Immigration fears spark political firestorm in UK
London • They’re portrayed as pickpockets who will steal British jobs. There are predictions they will beg, the unruly young ones will stir up riots, and some will even try to sell babies.
For months, Britain’s tabloids have repeatedly warned of the horrors they believe will ensue after Jan. 1, when work restrictions will be lifted across the European Union for migrants from Romania and Bulgaria — two of the trading bloc’s newest members. Those changes, the papers claim, will unleash a mass exodus of the poor and unemployed from the two eastern European countries to Britain.
"In January, the only thing left will be the goat," a Daily Mail headline proclaimed, referring to a remote Romanian village where, the paper claimed, everyone was preparing to move to Britain for the higher wages and generous welfare benefits.

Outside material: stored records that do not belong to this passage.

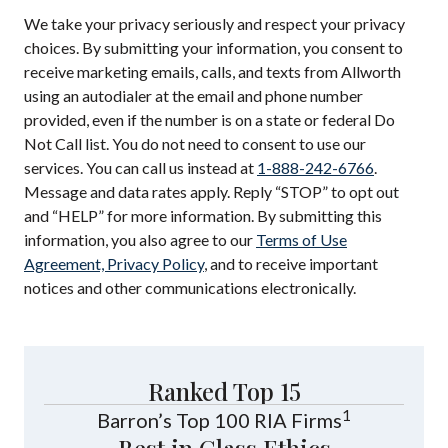
We take your privacy seriously and respect your privacy
choices. By submitting your information, you consent to
receive marketing emails, calls, and texts from Allworth
using an autodialer at the email and phone number
provided, even if the number is on a state or federal Do
Not Call list. You do not need to consent to use our
services. You can call us instead at
1-888-242-6766
.
Message and data rates apply. Reply “STOP” to opt out
and “HELP” for more information. By submitting this
information, you also agree to our
Terms of Use
Agreement, Privacy Policy
, and to receive important
notices and other communications electronically.
Ranked Top 15
1
Barron’s Top 100 RIA Firms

"We’re importing a crime wave from Romania and Bulgaria," another headline declared, quoting a Conservative lawmaker who told Parliament that most pickpockets on British streets hail from Romania.
The alarming stories about a possible Romanian and Bulgarian influx, and a government scramble to tighten welfare rules, are part of the latest chapter in an increasingly bitter debate about Britain’s immigration policies and its uneasy relationship with the EU. Right-wing politicians have won over voters by arguing that foreigners, particularly eastern Europeans, are flooding Britain’s job market with cheap labor and exploiting the country’s benefits system.
The upstart UK Independence Party, known as UKIP, has seized on the anti-immigration mood to undermine support for the Conservative Party led by Prime Minister David Cameron. In response, Cameron has recently stepped up his rhetoric on immigration and rushed to impose curbs on the ability of new migrants to claim state benefits.
He also angered fellow EU leaders when he challenged the established concept that there should be a free movement of workers throughout the economic bloc, arguing that it should be amended to stop mass migrations from poorer to richer member states.
"The politicians are doing it for popularity," said Father Silviu Petre Pufulete, a priest at a Romanian Orthodox Church in London. "It’s been unfair to the Romanians and it’s just been blown out of all proportion."
How big exactly is the potential problem?
Romania and Bulgaria joined the EU in 2007 and more than 100,000 migrants from the two countries already work in Britain, albeit under work restrictions that limit their access to jobs and state benefits like health care.
The work restrictions use quotas to limit the number of low-skilled Romanians and Bulgarians who can take jobs in Britain and requires them to obtain a "worker authorization document" before taking a position. Those who work without proper papers, and employers who hire them, face fines and prosecution.
Those restrictions — similar to those in place in several other EU countries — will be lifted Jan. 1, giving Romanians and Bulgarians the same rights as other EU nationals to live and seek work freely across Europe.
Britain is bound by EU regulations to let the migrants work, and is powerless to extend the restrictions. That feeds frustration among those who feel Britain has given too much power to bureaucrats in Brussels. The turbulence comes as Cameron has promised a nationwide referendum on Britain’s continued membership in the EU if his party wins the next general election in 2015.
The relaxation of work rules has become a hot button issue in Britain, but has not provoked similar passions in Germany, France and other European countries, despite occasional tensions over the large number of migrants and complaints that the new arrivals are linked to a rise in street crime in major cities like Paris.
Nobody knows how many Romanians and Bulgarians will actually come to Britain, and the government has refused to provide an official estimate. But many Britons believe that the migrants will choose Britain over other EU members because it is seen to be a generous welfare state.
"The biggest issue is that some see Britain as a soft touch," said Victoria Honeyman, a politics lecturer at the University of Leeds. "They assume people will want to come here because they’ll get an easy ride here."
Much of the anxiety can be blamed on the British experience in 2004, when Poland and other former communist countries joined the EU. Officials had mistakenly estimated that several thousand would come, but more than 1 million Poles moved to Britain.
Arguments that the influx of Polish workers has helped Britain’s economy have not calmed worries of a second wave of eastern invasion, especially now that the British economy is much weaker than it was a decade ago.